Except the fear of an imaginary monster with an imaginary torture chamber, and the sadomasochistic narcissism of simultaneously thinking you’re literal dirt and have a hotline to the creator of the universe.
I’m sure the worms your god invented that eat a child’s eye from the inside out probably agree with you. Maybe not the child, though, as they go blind, screaming in pain.
I love how when people watch a David Attenborough or Discovery Planet type thing, you know where you see the absolute phenomenal majesty and complexity and bewildering beauty of nature and you stare at it and then and somebody next to you goes, “And how can you say there is no God? Look at that.”
And then five minutes later you’re looking at the lifecycle of a parasitic worm whose job is to bury itself in the eyeball of a little lamb and eat the eyeball from inside while the lamb dies in horrible agony and then you turn to them and say, “Yeah, where is your God now?”

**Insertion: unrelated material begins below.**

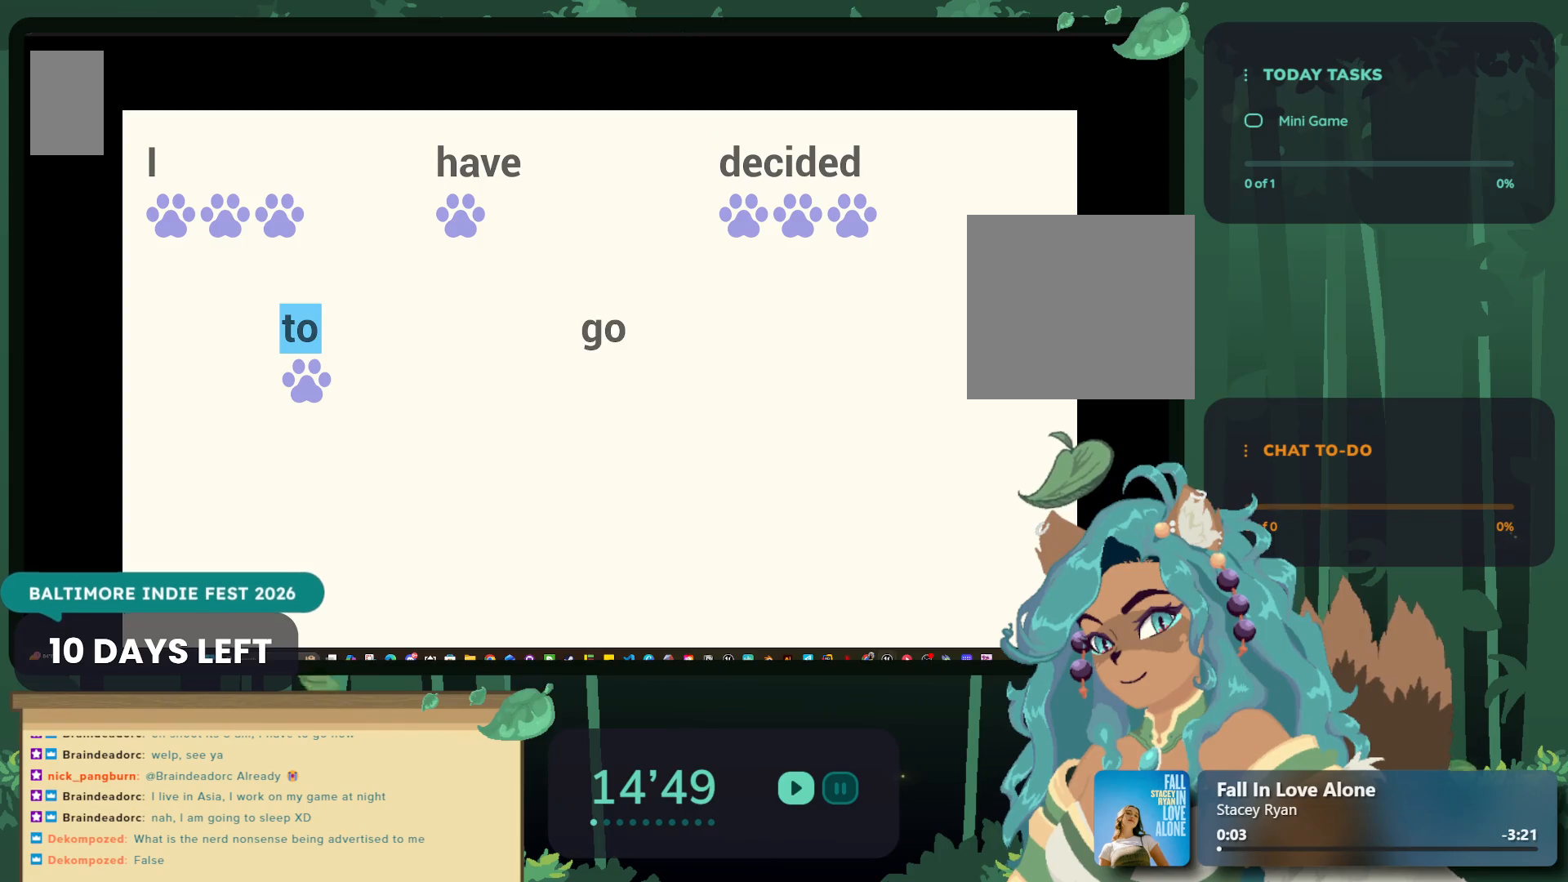
{"buttons": [], "left_stick": "center", "right_stick": "center", "events": [[17, "left_stick", "left"], [183, "left_stick", "center"], [283, "A", "down"], [333, "A", "up"]]}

You can’t just say there is a God because the world is beautiful. You have to account for bone cancer in children. You have to account for the fact that almost all animals in the wild live under stress with not enough to eat and will die violent and bloody deaths. There is not any way that you can just choose the nice bits and say that means there is a God and ignore the true fact of what nature is.
The only kind of person who regards the universe as “perfect” is the kind of person who knows nothing about it at all.
As beautifully demonstrated by you skipping over all the everything in between atoms and galaxies.
If you knew anything at all about science or specifically the evolution of the human species, you’d know that perceiving beauty is an evolutionary advantageous trait. Clear water, green grass, green trees, blue skies… these are all indicators of health and safety in our environment. We have evolved to be attracted to them because they signal wellbeing.
But you don’t. So, instead, magical, undetectable Santa-like creatures are responsible.
There are classes where you can go to school to fill in your ignorance with sound knowledge. Instead of filling them in with silly, self-discrediting fables.
Or, if you’re too embarrassed to enrol in the high school classes you missed - and if you’re over 20, you probably should be - then you can learn about science, including evolution, online.